:: What you are asked to do ::
Please copy out every line of the records below word for word, leaving out the pictures.

:: Records shown ::
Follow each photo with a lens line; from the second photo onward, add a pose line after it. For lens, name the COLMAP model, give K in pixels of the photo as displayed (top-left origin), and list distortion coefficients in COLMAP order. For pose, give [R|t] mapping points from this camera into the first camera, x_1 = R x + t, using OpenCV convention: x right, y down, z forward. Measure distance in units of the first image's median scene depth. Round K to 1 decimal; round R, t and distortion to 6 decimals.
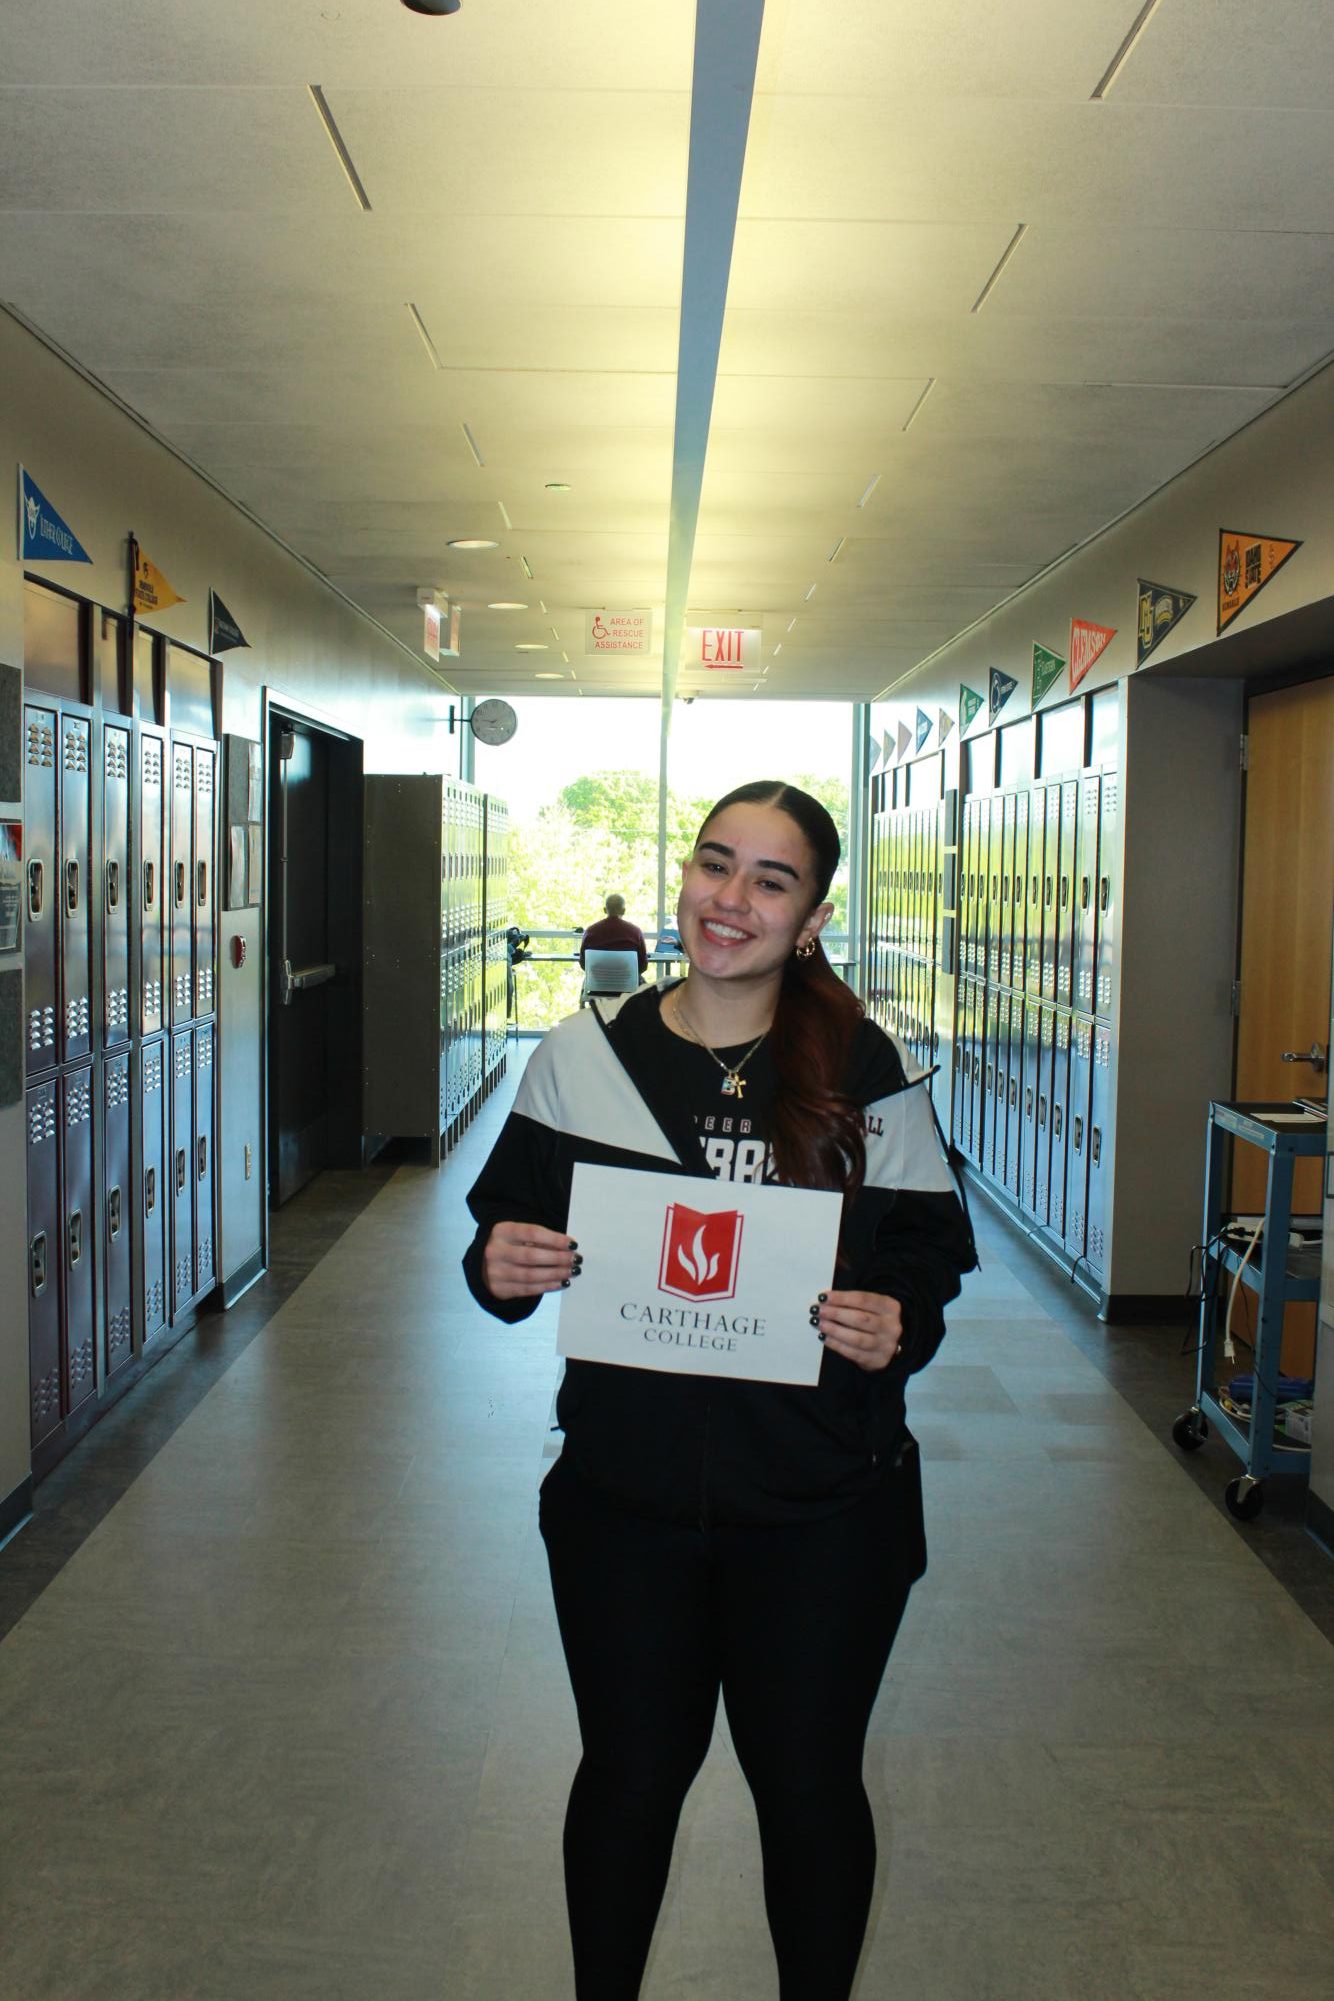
lens RADIAL K [[2058.0, 0, 666.2], [0, 2058.0, 987.3], [0, 0, 1]] dist [-0.121391, 0.150316]
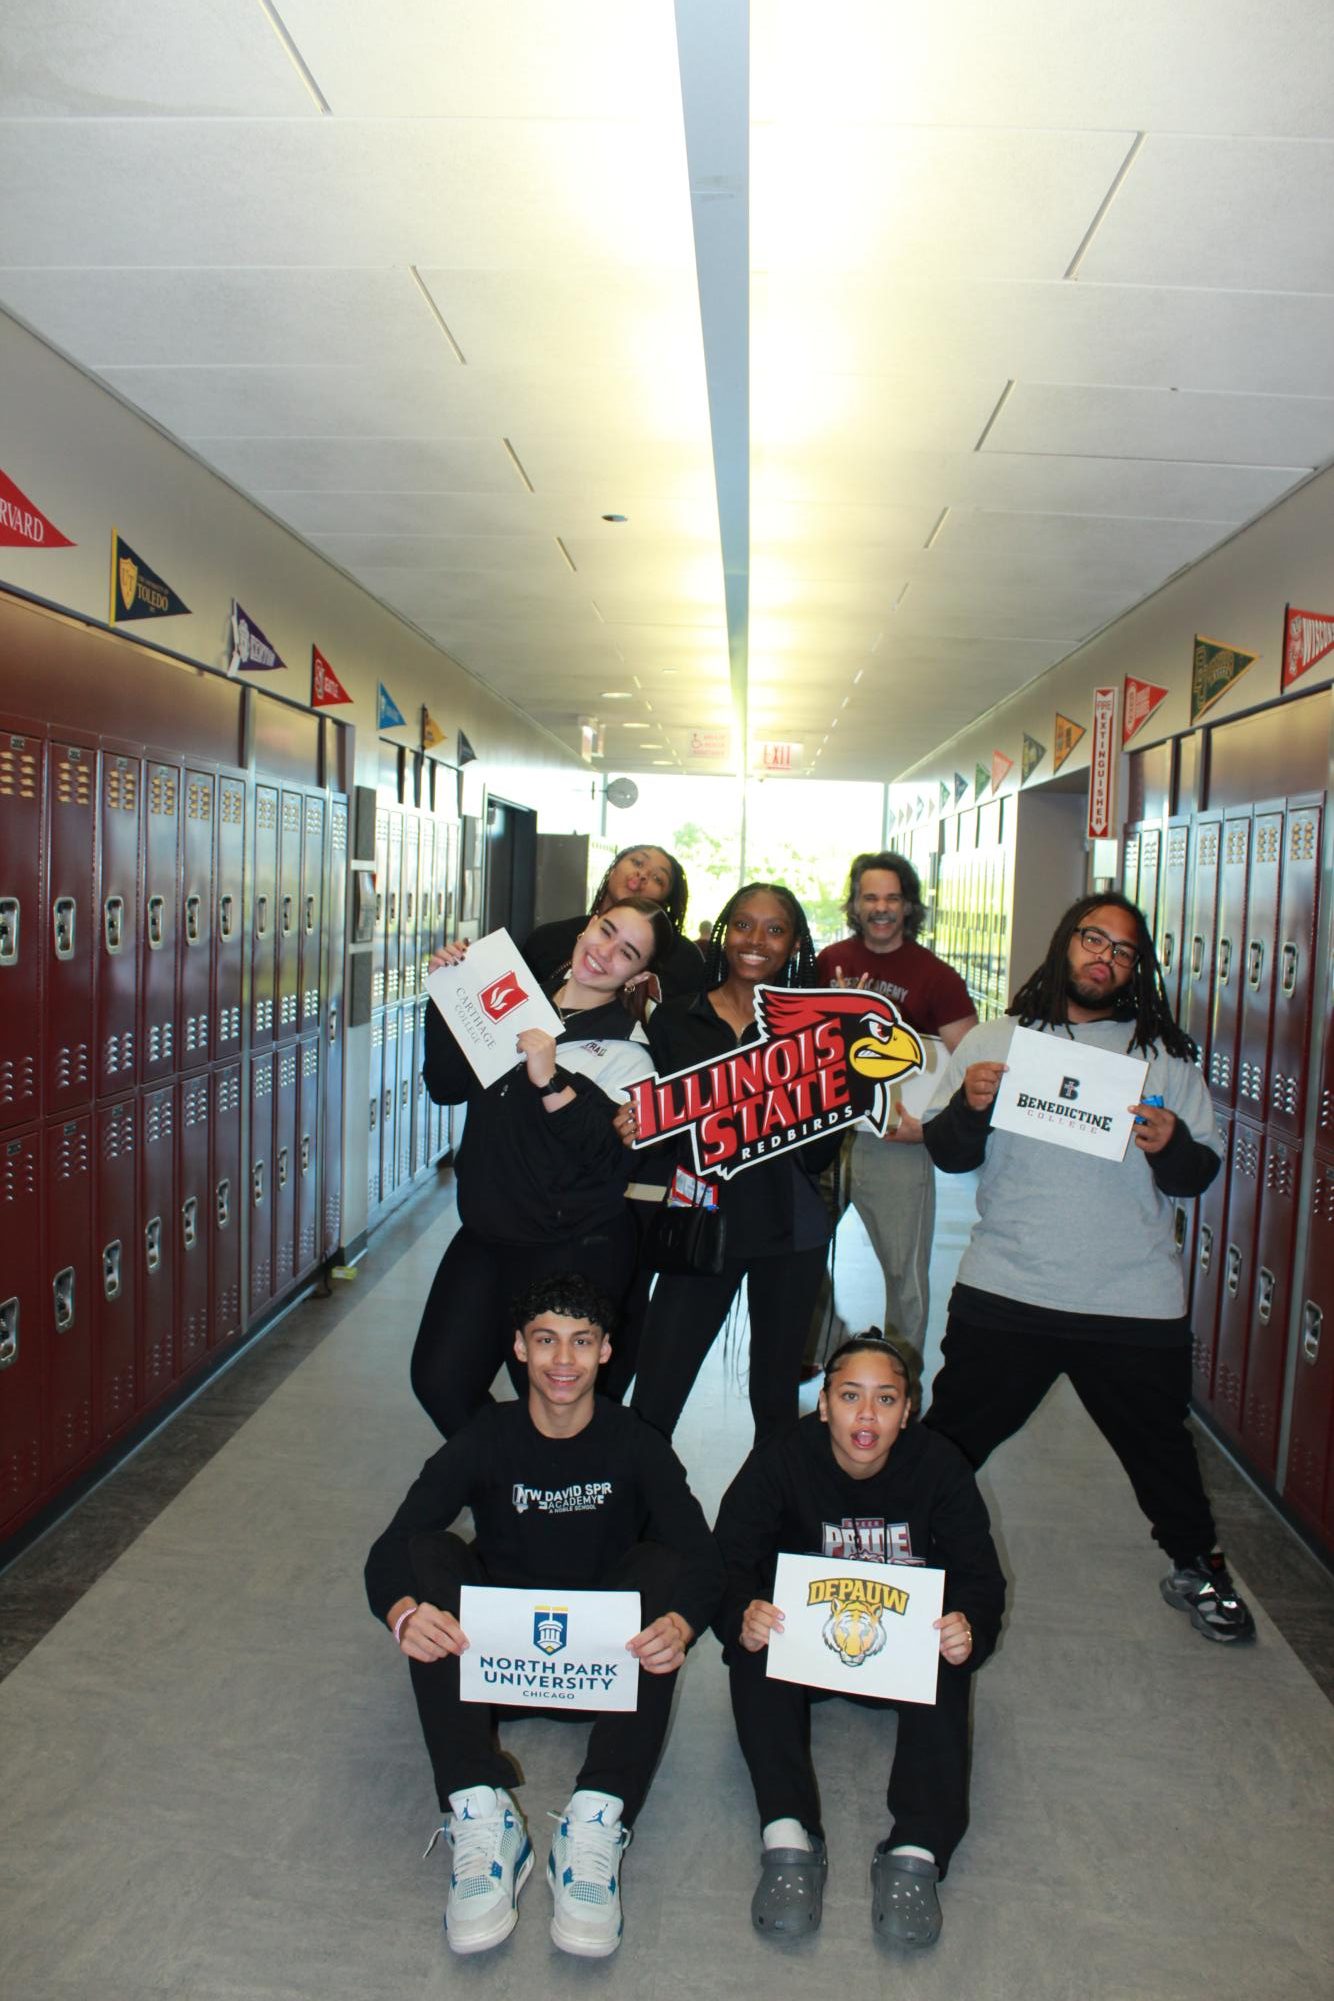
lens RADIAL K [[1701.9, 0, 660.7], [0, 1701.9, 1003.3], [0, 0, 1]] dist [-0.156810, 0.148854]
pose [[0.998170, 0.026615, -0.054295, 0.019997], [-0.026242, 0.999627, 0.007564, 0.013387], [0.054476, -0.006125, 0.998496, -0.351769]]
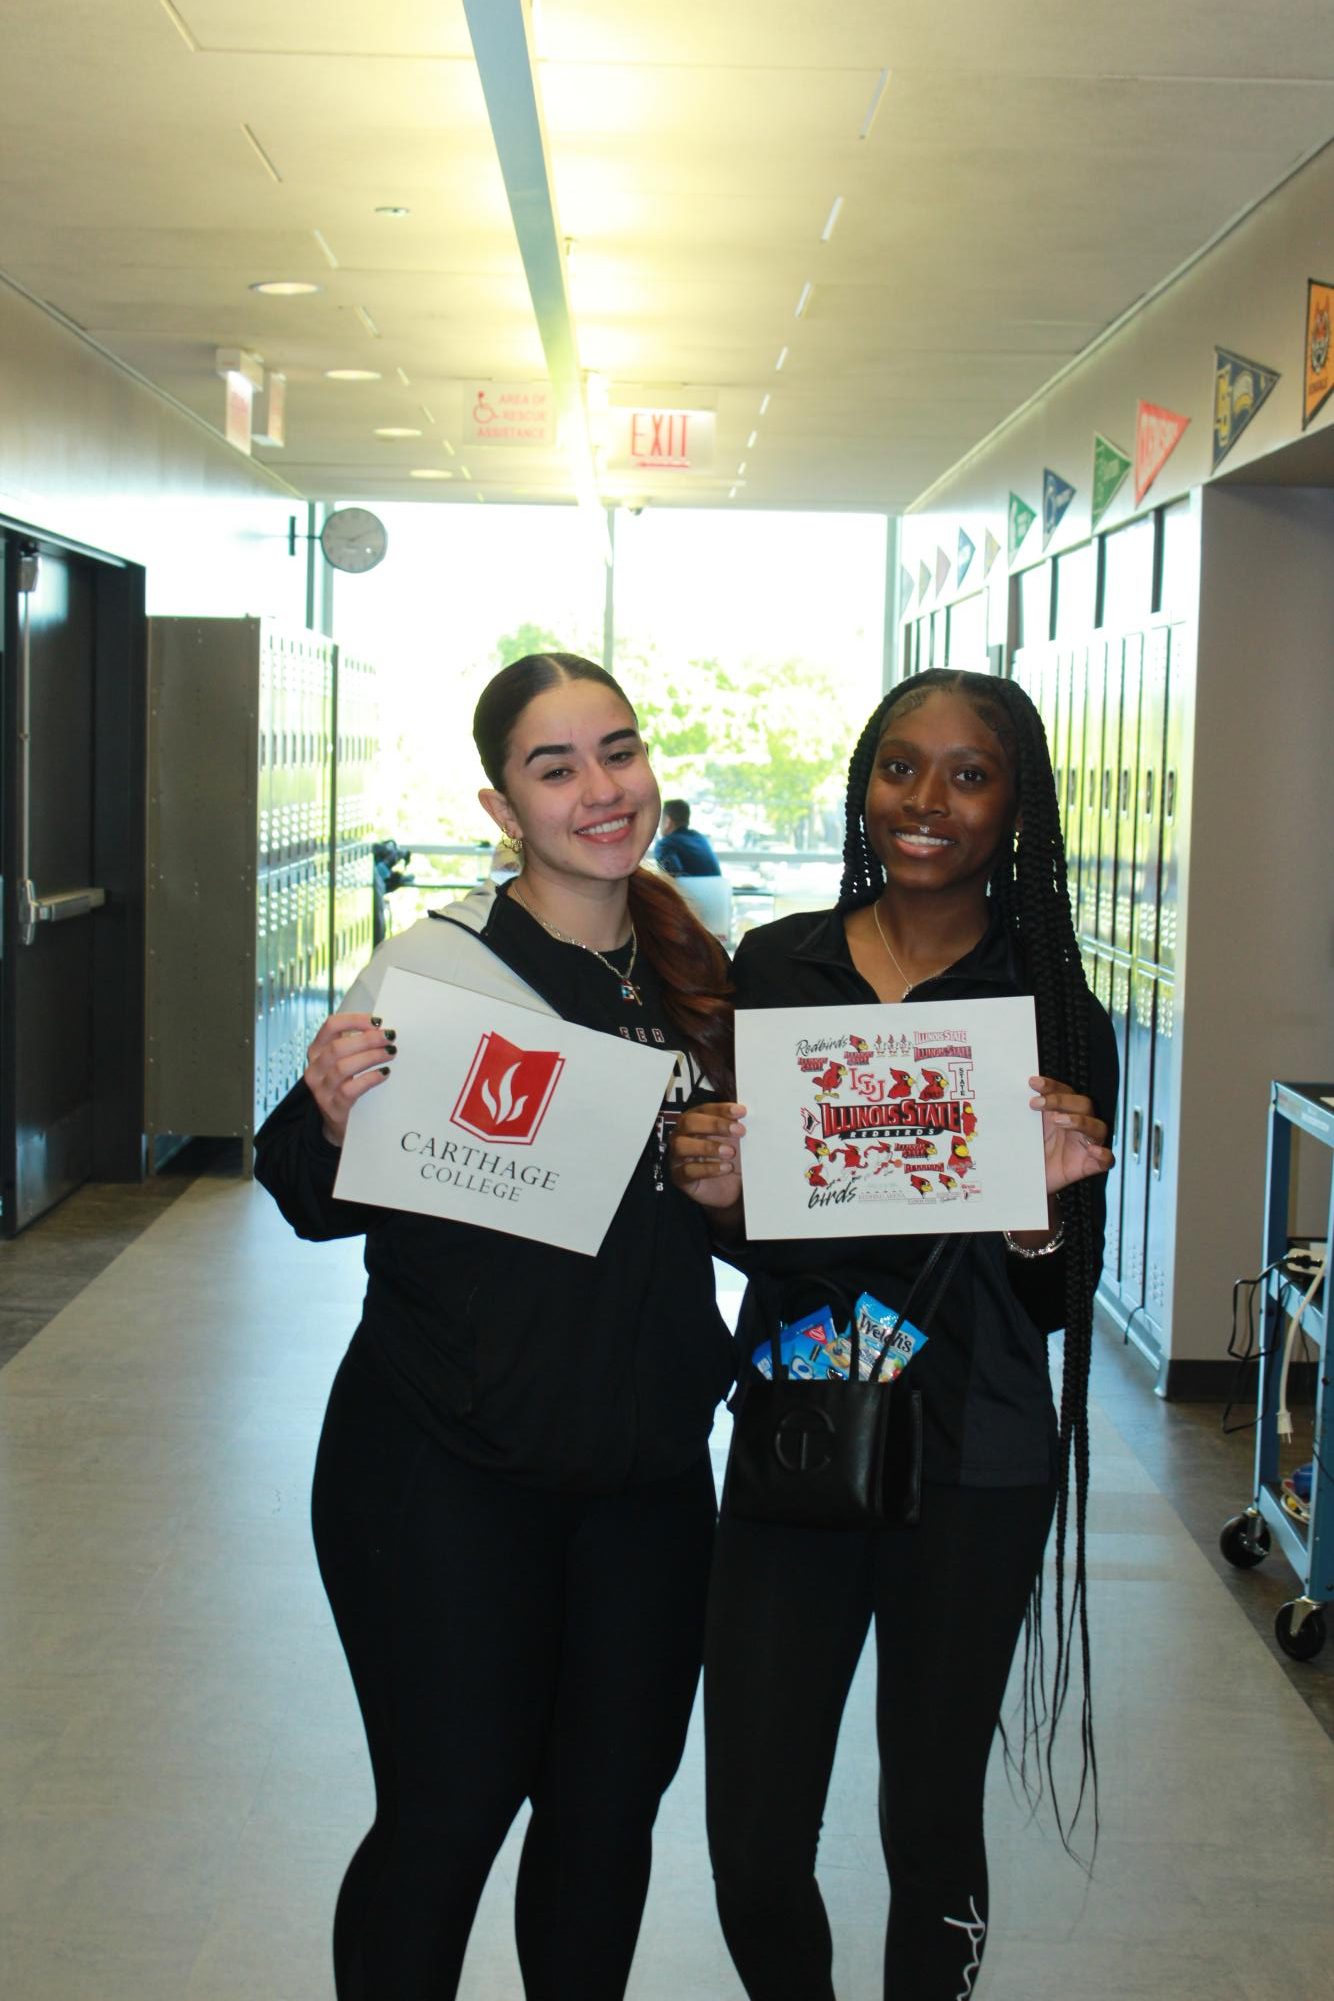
lens RADIAL K [[3058.7, 0, 667.0], [0, 3058.7, 979.2], [0, 0, 1]] dist [-0.009647, 0.064136]
pose [[0.999966, 0.007253, 0.003979, 0.037677], [-0.007311, 0.999862, 0.014947, 0.004103], [-0.003870, -0.014975, 0.999880, -0.059069]]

:: Expected output ::
Follow each photo with a lens line; from the second photo onward, add a pose line after it. For lens, name the COLMAP model, give K in pixels of the photo as displayed (top-left origin), and list distortion coefficients in COLMAP order. For pose, give [R|t] mapping points from this camera into the first camera, x_1 = R x + t, using OpenCV convention: x right, y down, z forward. Measure distance in units of the first image's median scene depth. Round K to 1 decimal; round R, t and distortion to 6 decimals.
lens RADIAL K [[2058.0, 0, 666.2], [0, 2058.0, 987.3], [0, 0, 1]] dist [-0.121391, 0.150316]
lens RADIAL K [[1701.9, 0, 660.7], [0, 1701.9, 1003.3], [0, 0, 1]] dist [-0.156810, 0.148854]
pose [[0.998170, 0.026615, -0.054295, 0.019997], [-0.026242, 0.999627, 0.007564, 0.013387], [0.054476, -0.006125, 0.998496, -0.351769]]
lens RADIAL K [[3058.7, 0, 667.0], [0, 3058.7, 979.2], [0, 0, 1]] dist [-0.009647, 0.064136]
pose [[0.999966, 0.007253, 0.003979, 0.037677], [-0.007311, 0.999862, 0.014947, 0.004103], [-0.003870, -0.014975, 0.999880, -0.059069]]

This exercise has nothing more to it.